### Provided passage:
= Beginning of Section =

By Franklin Lamb | Intifada | September 4, 2013
Damascus – A sort of roller coaster atmosphere pervades Damascus these days with “good” and “bad” news rising and falling, often by the quarter hour. Much of the population is monitoring closely the news and quickly expressing their interpretations of the latest media reports and rumors as well as predicting the fairly precise timing of the now assumed American attack on their country.
In the very popular, and normally crowded Abaa Coffee House on the edge of the old city in what is called the Sarugha section, students and others enjoy the fine cool mist, as Damascenes have done for years, that is sprayed from ceiling pipes to provide welcome relief from the 37 degree Celsius (98 degrees F) outside temperatures. Many are glued to their laptops and/or in animated conversation analyzing the likely extent and timing of the soon believed to be arriving American missiles.

= End of Section =

### Given material:

= Beginning of Section =

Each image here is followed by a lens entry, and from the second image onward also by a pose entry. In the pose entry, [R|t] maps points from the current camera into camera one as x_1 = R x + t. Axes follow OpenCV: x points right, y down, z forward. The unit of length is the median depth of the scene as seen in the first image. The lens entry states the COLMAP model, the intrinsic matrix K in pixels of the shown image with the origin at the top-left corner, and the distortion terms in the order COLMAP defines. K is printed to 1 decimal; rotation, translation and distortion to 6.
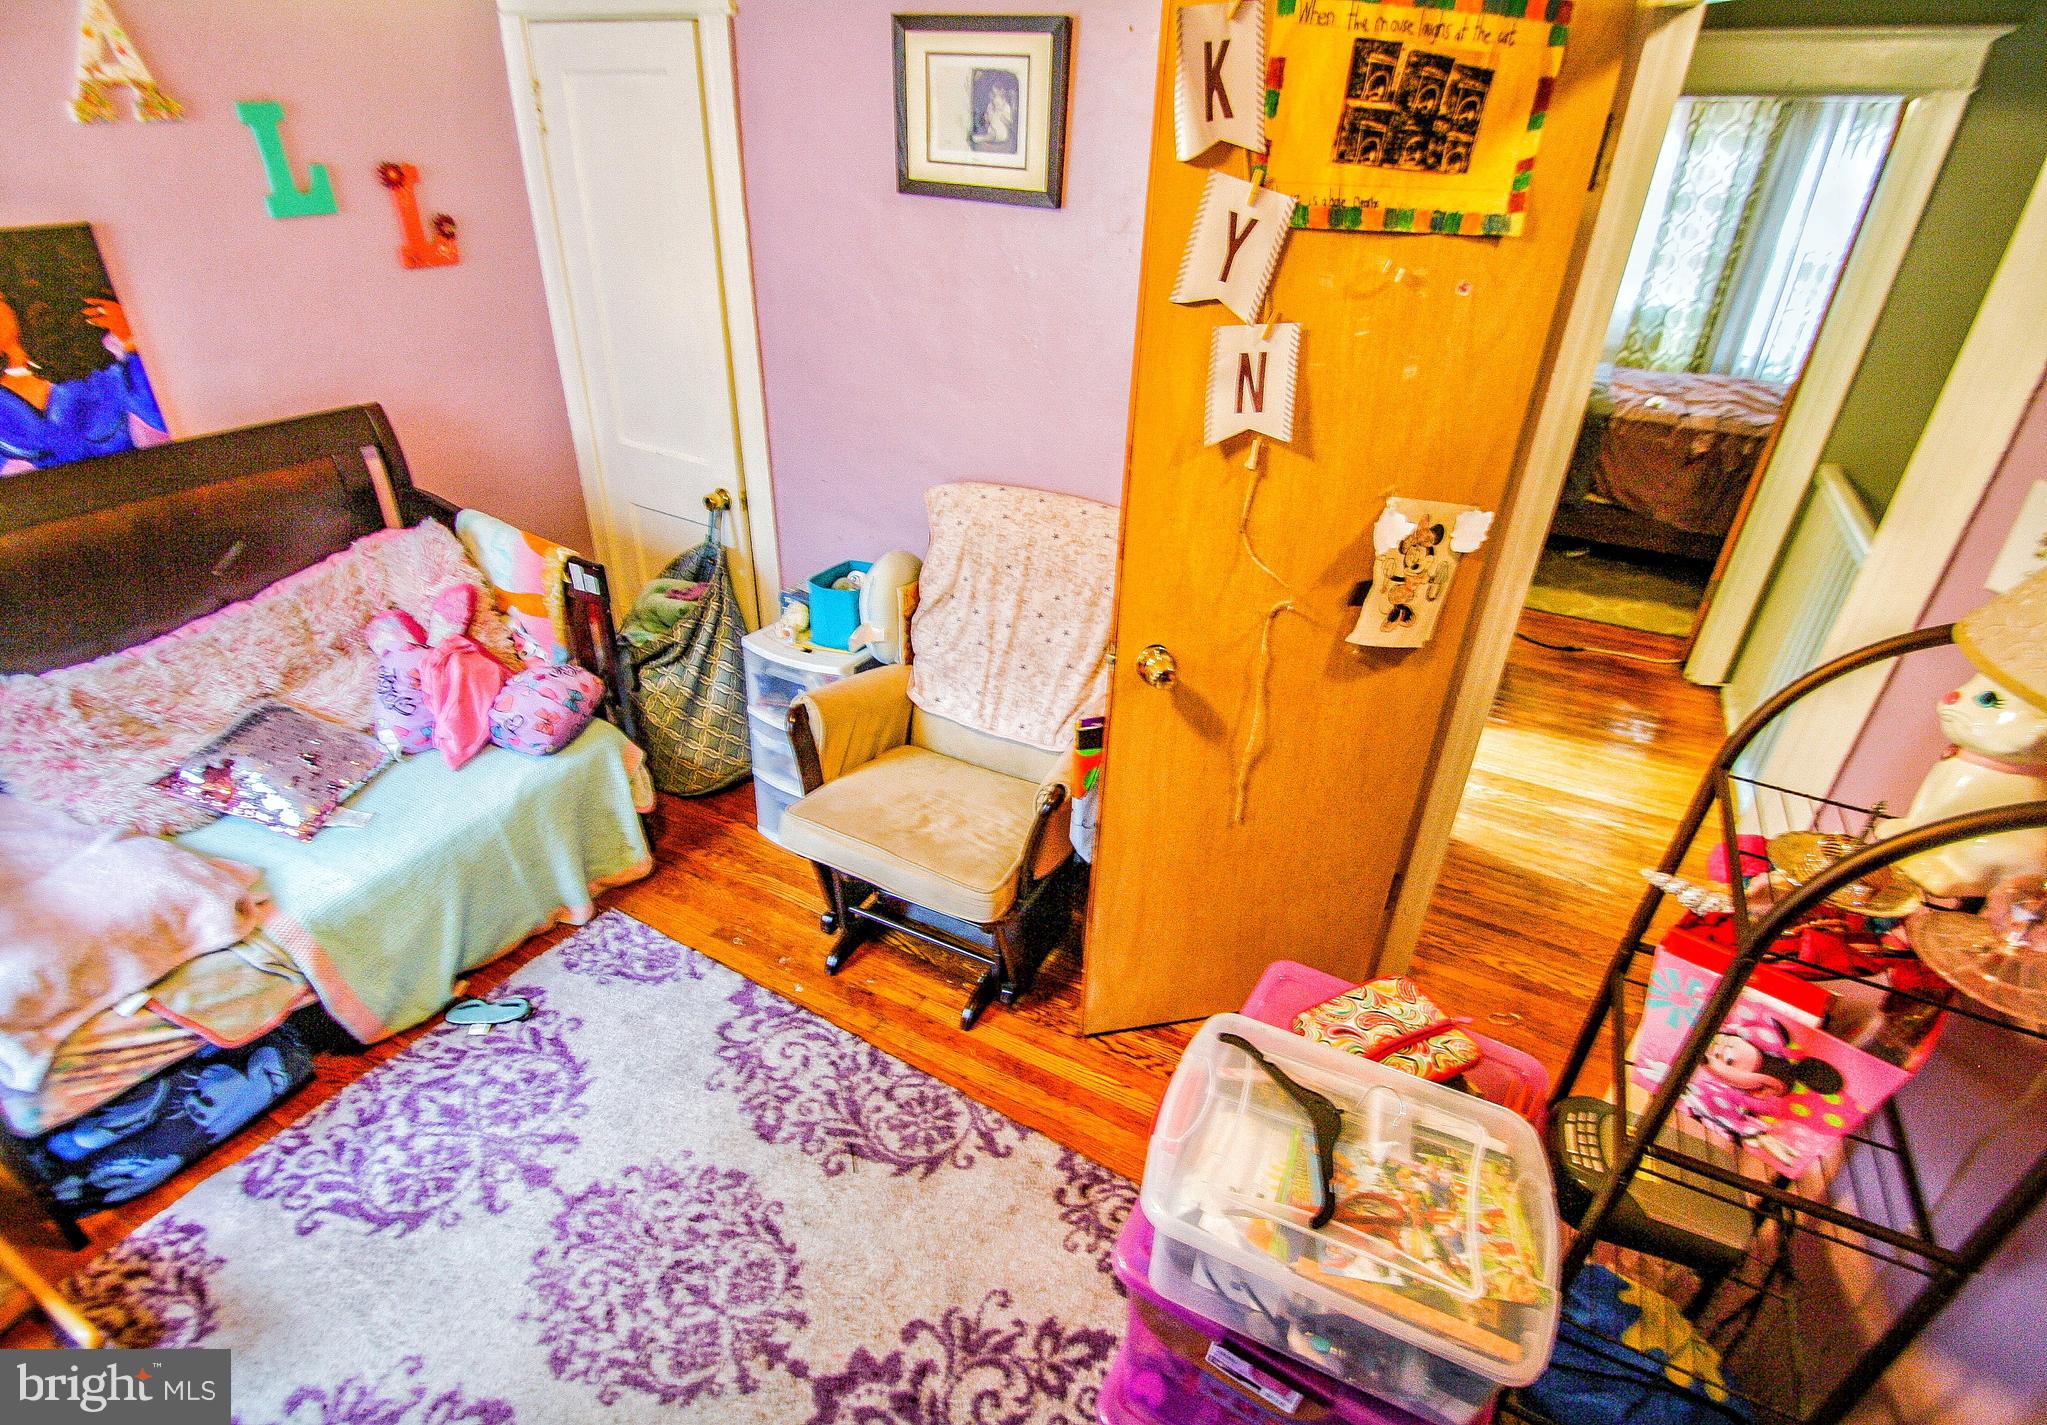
lens RADIAL K [[968.7, 0, 1023.5], [0, 968.7, 712.5], [0, 0, 1]] dist [-0.003052, -0.000683]
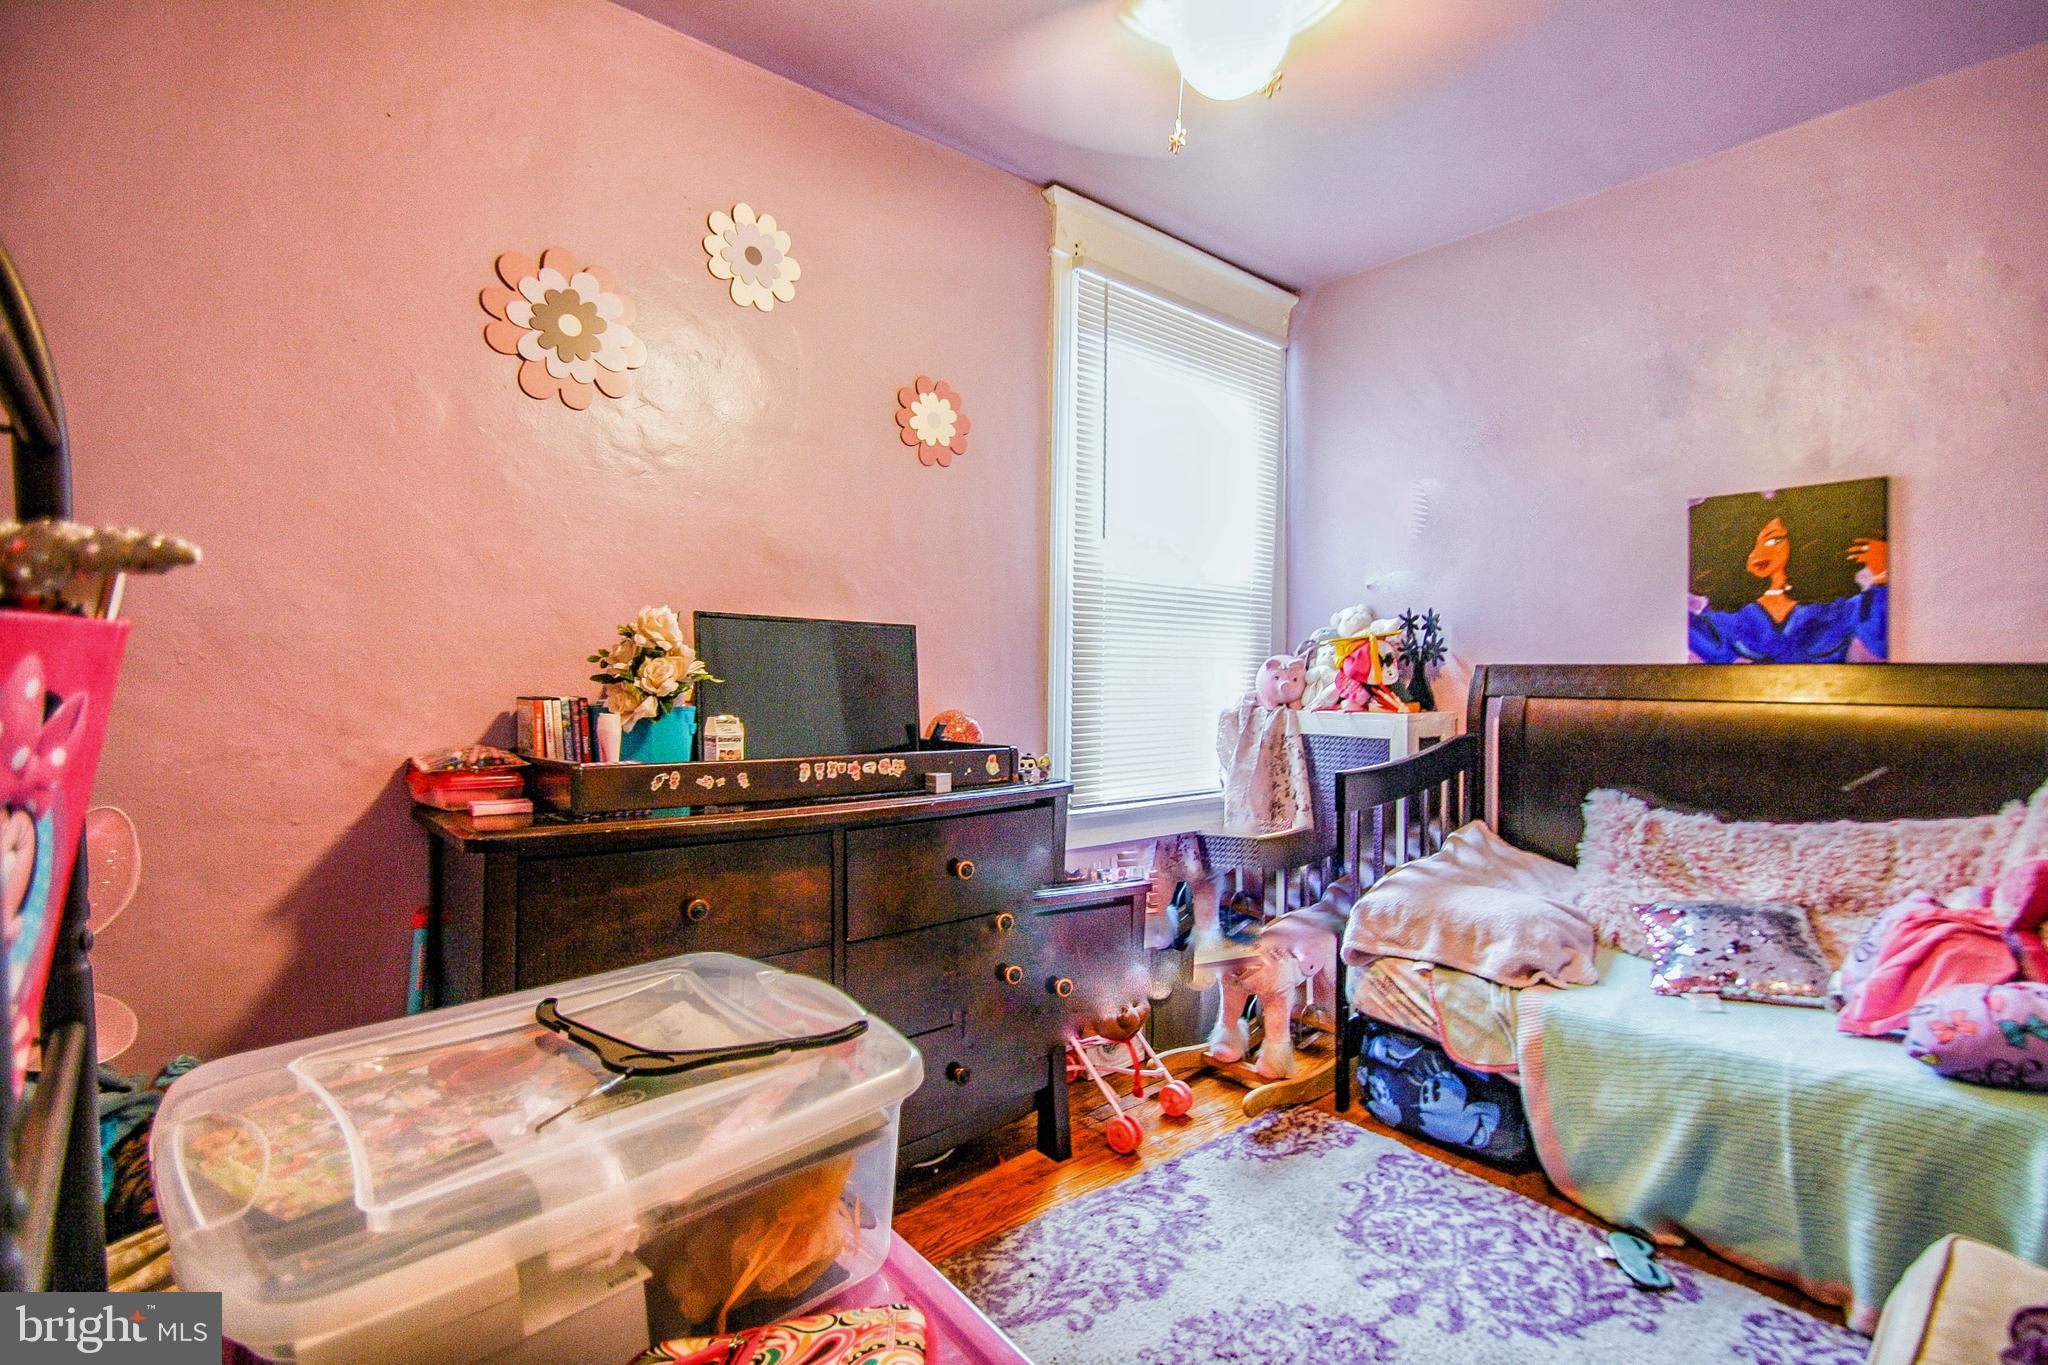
lens RADIAL K [[970.7, 0, 1072.3], [0, 970.7, 684.6], [0, 0, 1]] dist [0.006994, -0.014235]
pose [[-0.320391, -0.015734, -0.947155, 0.454981], [-0.480535, 0.864364, 0.148190, -0.001469], [0.816355, 0.502620, -0.284495, 0.717289]]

= End of Section =

### Required action 1:
Please reproduce the Damascus passage word for word, between "In the very" and "arriving American missiles.", inclusive.
### Required action 2:
Continue the account of Damascus awaiting an American strike, picking up right after its final sentence.

### Exercise answer 1:
In the very popular, and normally crowded Abaa Coffee House on the edge of the old city in what is called the Sarugha section, students and others enjoy the fine cool mist, as Damascenes have done for years, that is sprayed from ceiling pipes to provide welcome relief from the 37 degree Celsius (98 degrees F) outside temperatures. Many are glued to their laptops and/or in animated conversation analyzing the likely extent and timing of the soon believed to be arriving American missiles.

### Exercise answer 2:
This observer often meets interlocutors in the Abaa because it’s very pleasant, large with dozens of tables, cheap and two blocks from my hotel. I have noticed that common greetings are changing from “kif hallack” ” (how are you?) and “Arak lahekan” (see you later) to “Get home safely” and “Good luck with the checkpoints.”
But there is also a distinct growing esprit de corps and a broad coming together of much of the population here as the countdown to the American attack on Syria begins. An evident rallying around the Assad regime, which one presumes is the opposite of what the White House was hoping would result from its threats.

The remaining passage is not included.